Caltech has also reported on many scientific problems (using their
real hardware) and again the serial portion drops with problem size.
-- 
Allan Gottlieb
GOTTLIEB@NYU
{floyd,ihnp4}!cmcl2!gottlieb   <---the character before the 2 is an el

henry@utzoo.UUCP (Henry Spencer) (04/02/85)

> >I'm a little dubious about the value of hypercubes, as most big
> >programs have a 5% to 20% purely serial component.
> >(Note: this only applies to general-purpose
> >machines.  Obviously, certain problems can have the serial part reduced
> >to a tiny fraction.)
> 
> Have you any data to support this claim?

There is one very large piece of supporting data:  CDC's incredibly
expensive failure, the Star-100 supercomputer, which ran vectors very
quickly and scalars very slowly.  They had hoped for automatic vectorizers
that would be good enough to make the thing work, and had also hoped that
most problems would vectorize simply and almost completely.  No such luck.
One of the reasons the Cray-1 was such a success, by comparison, was that
the Cray does scalar operations at blazing speed too.
-- 
				Henry Spencer @ U of Toronto Zoology
				{allegra,ihnp4,linus,decvax}!utzoo!henry

gottlieb@cmcl2.UUCP (Allan Gottlieb) (04/04/85)

>> >I'm a little dubious about the value of hypercubes, as most big
>> >programs have a 5% to 20% purely serial component.
>> >(Note: this only applies to general-purpose
>> >machines.  Obviously, certain problems can have the serial part reduced
>> >to a tiny fraction.)
>> 
>> Have you any data to support this claim?
>
>There is one very large piece of supporting data:  CDC's incredibly
>expensive failure, the Star-100 supercomputer, which ran vectors very
>quickly and scalars very slowly.  

Vectorizable does not equal parallelizable.  We have good
evidence that the percentage of inheriently serial code goes down with
problem size for a number of important applications.  There 
still remains the question of whether sufficient high cache hit ratios
will occur to keep the processor-memory network from being saturated.
Also I/O is a serious question and there are others.  But I repeat,
our simulation data seem to clearly show that there is not this
absolute limit on speedup caused by a fixed percentage of inheriently
serial code (or at least any such limit is VERY high thousand-fold
speedup is definitely possible).
-- 
Allan Gottlieb
GOTTLIEB@NYU
{floyd,ihnp4}!cmcl2!gottlieb   <---the character before the 2 is an el

brooks@lll-crg.ARPA (Eugene D. Brooks III) (04/04/85)

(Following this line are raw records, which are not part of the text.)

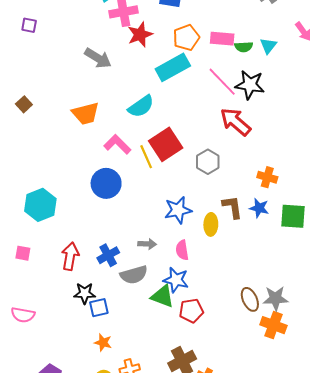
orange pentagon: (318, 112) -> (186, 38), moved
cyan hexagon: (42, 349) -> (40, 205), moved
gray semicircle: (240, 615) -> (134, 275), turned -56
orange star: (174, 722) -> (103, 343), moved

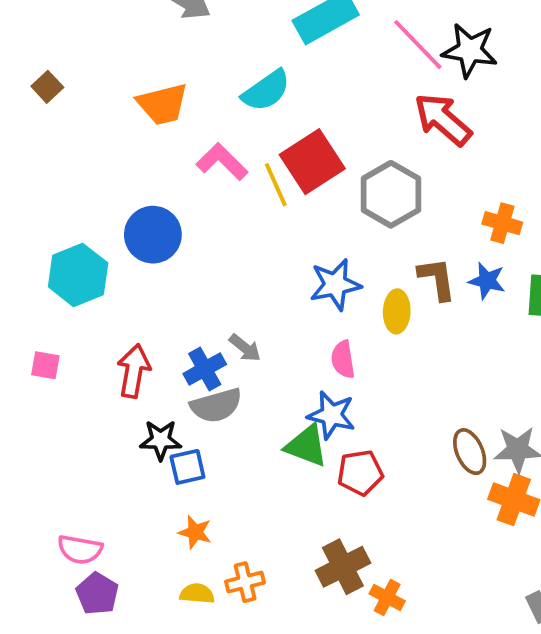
gray hexagon: (208, 162) -> (391, 194), size x1.4
blue circle: (106, 183) -> (153, 235), moved
gray arrow: (147, 244) -> (245, 348), moved, turned 36
gray semicircle: (134, 275) -> (216, 405), moved
pink semicircle: (23, 315) -> (80, 549), moved

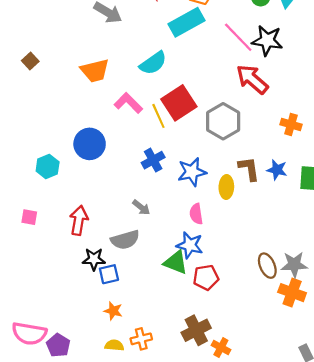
orange cross: (502, 223) -> (291, 125), moved
cyan hexagon: (78, 275) -> (48, 167), size x0.7
blue cross: (205, 369) -> (153, 160), moved
pink semicircle: (80, 549) -> (29, 333), moved, size x1.4

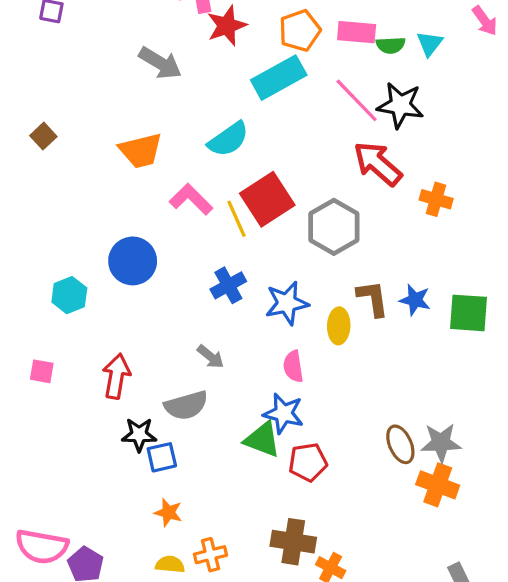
orange cross: (291, 125) -> (436, 199), moved
brown cross: (196, 330) -> (293, 542), turned 36

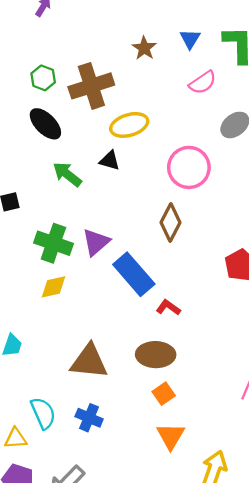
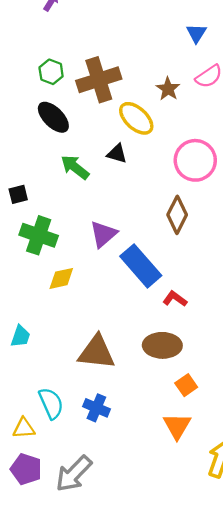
brown star: (144, 48) -> (168, 89), moved
yellow ellipse: (129, 125) -> (136, 118), turned 60
green cross: (53, 243) -> (39, 235), moved
orange square: (164, 394) -> (186, 385), moved

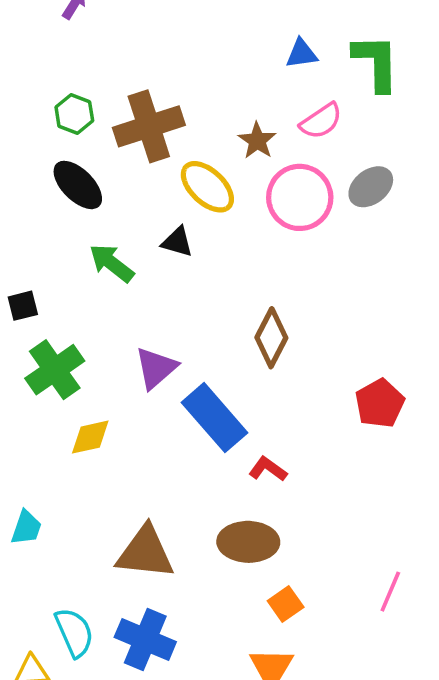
blue triangle: (196, 33) -> (302, 54), turned 50
pink circle: (195, 160) -> (300, 197), moved
green cross: (39, 235) -> (55, 370), turned 36
blue cross: (96, 408) -> (145, 639), size x1.4

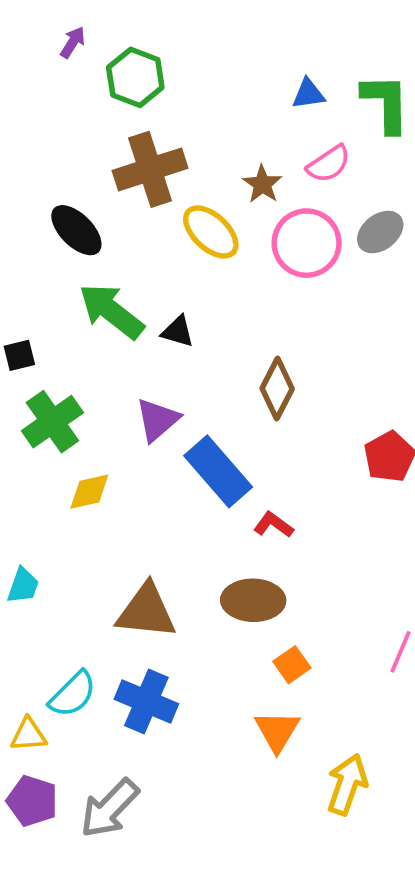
green hexagon: (74, 114) -> (135, 77), moved, size x1.4
black triangle: (177, 242) -> (178, 331), moved
green arrow: (112, 263) -> (111, 311), size x1.4
cyan semicircle: (74, 632) -> (73, 694), turned 69

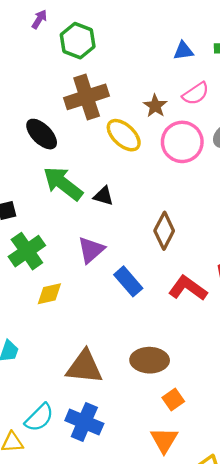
blue rectangle: (218, 471) -> (128, 281), size x0.7
red L-shape: (273, 525) -> (188, 288), moved, size x1.6

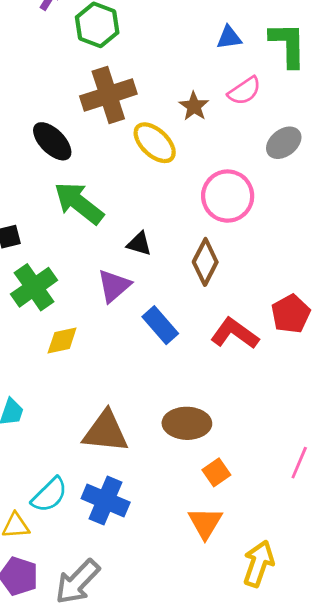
pink circle: (182, 142) -> (228, 196), moved
black triangle: (103, 196) -> (139, 244), moved

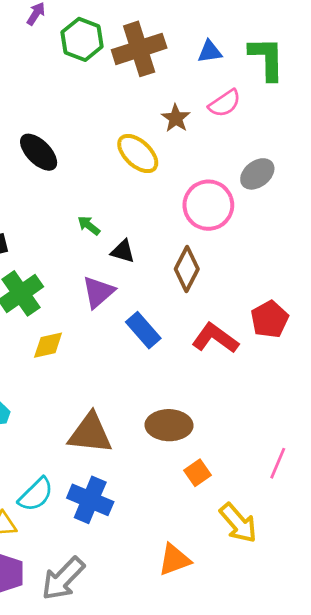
brown cross: (108, 95) -> (139, 49), moved
gray ellipse: (284, 143) -> (257, 174), moved
green arrow: (79, 203) -> (89, 226), moved, size x0.5
orange triangle: (205, 523) -> (174, 560), moved, turned 39
yellow arrow: (258, 564) -> (238, 523), moved, turned 120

> > >I'm a little dubious about the value of hypercubes, as most big
> > >programs have a 5% to 20% purely serial component.
> > >(Note: this only applies to general-purpose
> > >machines.  Obviously, certain problems can have the serial part reduced
> > >to a tiny fraction.)
> > 
> > Have you any data to support this claim?
> 
> There is one very large piece of supporting data:  CDC's incredibly
> expensive failure, the Star-100 supercomputer, which ran vectors very
> quickly and scalars very slowly.  They had hoped for automatic vectorizers
> that would be good enough to make the thing work, and had also hoped that
> most problems would vectorize simply and almost completely.  No such luck.
> One of the reasons the Cray-1 was such a success, by comparison, was that
> the Cray does scalar operations at blazing speed too.
> -- 
> 				Henry Spencer @ U of Toronto Zoology
> 				{allegra,ihnp4,linus,decvax}!utzoo!henry

One should be careful about claiming that the failure a machine with a high
penalty for scalar processing vs vector processing transfers to MIMD machines
in general.  Vectorization is a form of parallelism but is a rather restricted
and highly regular form.  An application may have parallelism that can't be
exploited with vectorization.  The most attractive parallel processor
architectures allow the exploitation of both forms.  The idea is to have many
cpus sharing memory and give each cpu has vector instructions.